▸ Task: Look through the entries below and copy exactly the part that begins with the line containing "Project Keeps Börje Salming’s Legacy Alive" and ends with the line containing "Porsche CPO Advantages". Do not copy the pictures.

▸ Dataset excerpts:

+++++

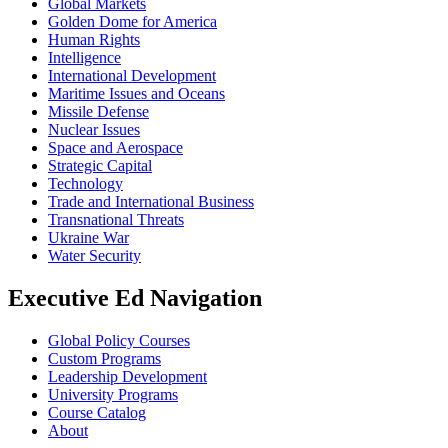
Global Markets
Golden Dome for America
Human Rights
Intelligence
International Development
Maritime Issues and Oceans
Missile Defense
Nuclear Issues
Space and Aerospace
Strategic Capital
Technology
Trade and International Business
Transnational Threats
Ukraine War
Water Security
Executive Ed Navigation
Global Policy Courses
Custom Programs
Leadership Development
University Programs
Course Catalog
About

+++++

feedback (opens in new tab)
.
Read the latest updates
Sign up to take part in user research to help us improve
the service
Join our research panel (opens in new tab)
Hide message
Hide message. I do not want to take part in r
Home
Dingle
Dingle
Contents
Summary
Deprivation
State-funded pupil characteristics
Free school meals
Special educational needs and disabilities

+++++

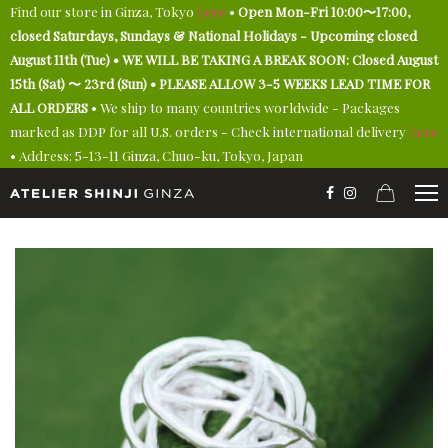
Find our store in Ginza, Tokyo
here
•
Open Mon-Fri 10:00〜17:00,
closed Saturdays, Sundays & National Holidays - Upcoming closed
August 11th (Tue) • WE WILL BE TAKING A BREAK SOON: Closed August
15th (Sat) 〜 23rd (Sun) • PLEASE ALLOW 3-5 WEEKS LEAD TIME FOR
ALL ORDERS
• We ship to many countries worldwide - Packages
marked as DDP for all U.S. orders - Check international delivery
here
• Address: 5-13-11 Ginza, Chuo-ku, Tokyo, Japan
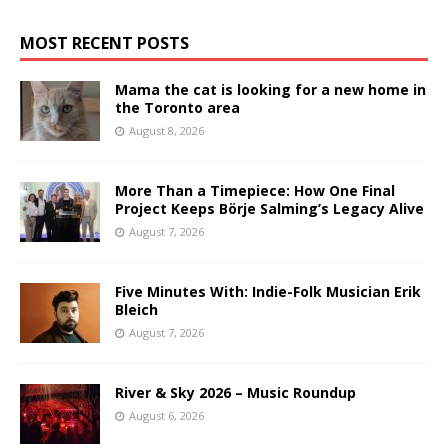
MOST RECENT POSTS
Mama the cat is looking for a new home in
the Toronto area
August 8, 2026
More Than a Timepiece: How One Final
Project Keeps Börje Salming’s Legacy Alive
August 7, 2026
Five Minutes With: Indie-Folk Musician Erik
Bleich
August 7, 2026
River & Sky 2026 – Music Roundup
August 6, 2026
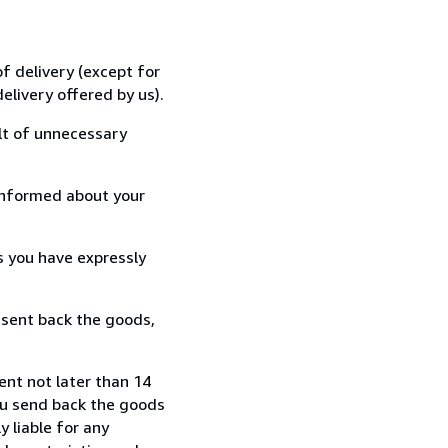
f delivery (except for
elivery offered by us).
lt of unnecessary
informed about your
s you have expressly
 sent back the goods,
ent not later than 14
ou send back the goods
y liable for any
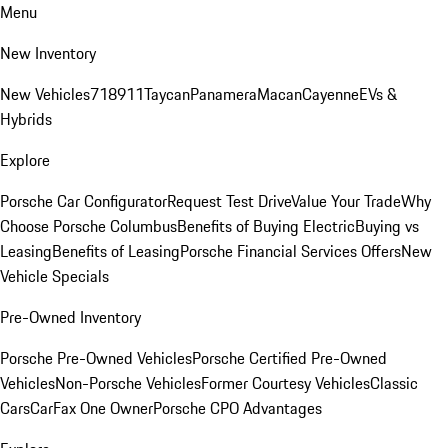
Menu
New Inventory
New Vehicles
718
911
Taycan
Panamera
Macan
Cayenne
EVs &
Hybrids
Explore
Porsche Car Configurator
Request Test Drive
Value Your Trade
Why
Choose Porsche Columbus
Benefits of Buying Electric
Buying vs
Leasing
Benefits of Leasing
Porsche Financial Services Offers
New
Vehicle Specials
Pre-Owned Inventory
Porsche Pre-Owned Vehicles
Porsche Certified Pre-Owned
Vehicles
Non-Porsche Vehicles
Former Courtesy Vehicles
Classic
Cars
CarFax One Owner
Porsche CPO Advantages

+++++

▸ Exercise answer:
Project Keeps Börje Salming’s Legacy Alive
August 7, 2026
Five Minutes With: Indie-Folk Musician Erik
Bleich
August 7, 2026
River & Sky 2026 – Music Roundup
August 6, 2026
f delivery (except for
elivery offered by us).
lt of unnecessary
informed about your
s you have expressly
 sent back the goods,
ent not later than 14
ou send back the goods
y liable for any
Menu
New Inventory
New Vehicles
718
911
Taycan
Panamera
Macan
Cayenne
EVs &
Hybrids
Explore
Porsche Car Configurator
Request Test Drive
Value Your Trade
Why
Choose Porsche Columbus
Benefits of Buying Electric
Buying vs
Leasing
Benefits of Leasing
Porsche Financial Services Offers
New
Vehicle Specials
Pre-Owned Inventory
Porsche Pre-Owned Vehicles
Porsche Certified Pre-Owned
Vehicles
Non-Porsche Vehicles
Former Courtesy Vehicles
Classic
Cars
CarFax One Owner
Porsche CPO Advantages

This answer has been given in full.